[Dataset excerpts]
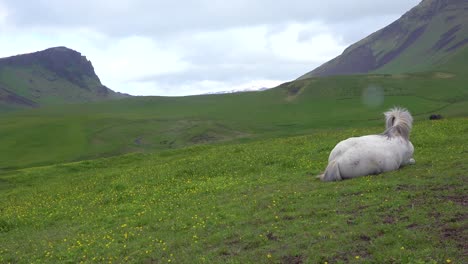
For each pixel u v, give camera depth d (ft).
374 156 59.82
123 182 94.22
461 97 499.10
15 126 428.56
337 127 367.86
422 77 645.10
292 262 36.96
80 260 47.96
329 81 647.56
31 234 64.59
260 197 58.70
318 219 45.57
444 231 37.22
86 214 70.69
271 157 93.61
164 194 75.10
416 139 89.10
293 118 467.52
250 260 38.50
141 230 54.34
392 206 45.09
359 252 36.37
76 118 479.00
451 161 61.72
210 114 536.01
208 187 73.56
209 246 44.06
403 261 33.37
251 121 463.83
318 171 72.23
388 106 478.59
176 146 347.36
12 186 125.59
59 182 117.80
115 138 374.43
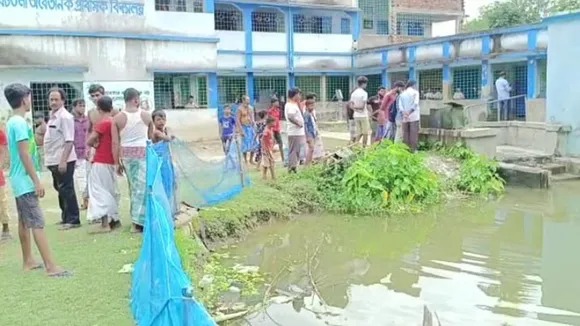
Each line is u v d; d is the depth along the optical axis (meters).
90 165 7.86
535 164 13.83
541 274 7.17
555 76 14.71
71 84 17.83
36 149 9.10
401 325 5.69
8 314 4.87
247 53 25.86
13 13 16.59
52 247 6.86
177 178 8.33
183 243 7.02
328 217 10.47
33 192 5.76
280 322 5.78
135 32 19.02
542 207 10.93
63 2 17.42
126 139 7.33
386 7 31.20
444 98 24.22
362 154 11.96
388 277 7.21
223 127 14.08
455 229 9.56
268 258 8.10
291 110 11.61
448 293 6.57
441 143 13.79
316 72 27.84
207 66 21.02
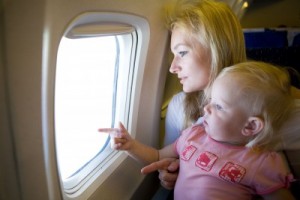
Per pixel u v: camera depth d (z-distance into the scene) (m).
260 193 0.79
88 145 0.94
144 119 1.18
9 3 0.44
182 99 1.20
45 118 0.53
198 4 0.96
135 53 0.98
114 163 0.99
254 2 3.20
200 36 0.91
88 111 0.91
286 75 0.85
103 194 0.87
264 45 2.48
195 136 0.95
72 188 0.77
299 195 0.94
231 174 0.79
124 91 1.05
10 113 0.49
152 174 1.32
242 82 0.77
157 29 1.01
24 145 0.52
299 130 0.88
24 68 0.48
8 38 0.45
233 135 0.81
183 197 0.87
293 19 3.26
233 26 0.97
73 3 0.54
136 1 0.79
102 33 0.73
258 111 0.77
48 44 0.49
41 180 0.56
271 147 0.83
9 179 0.51
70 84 0.78
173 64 1.00
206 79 0.97
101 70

**Exercise directions**
Copy every line in the data above that has the string "camera" in it.

**Task result**
For each pixel u v, give camera depth d (ft).
Per pixel u v: camera depth d (z-distance into the scene) (m).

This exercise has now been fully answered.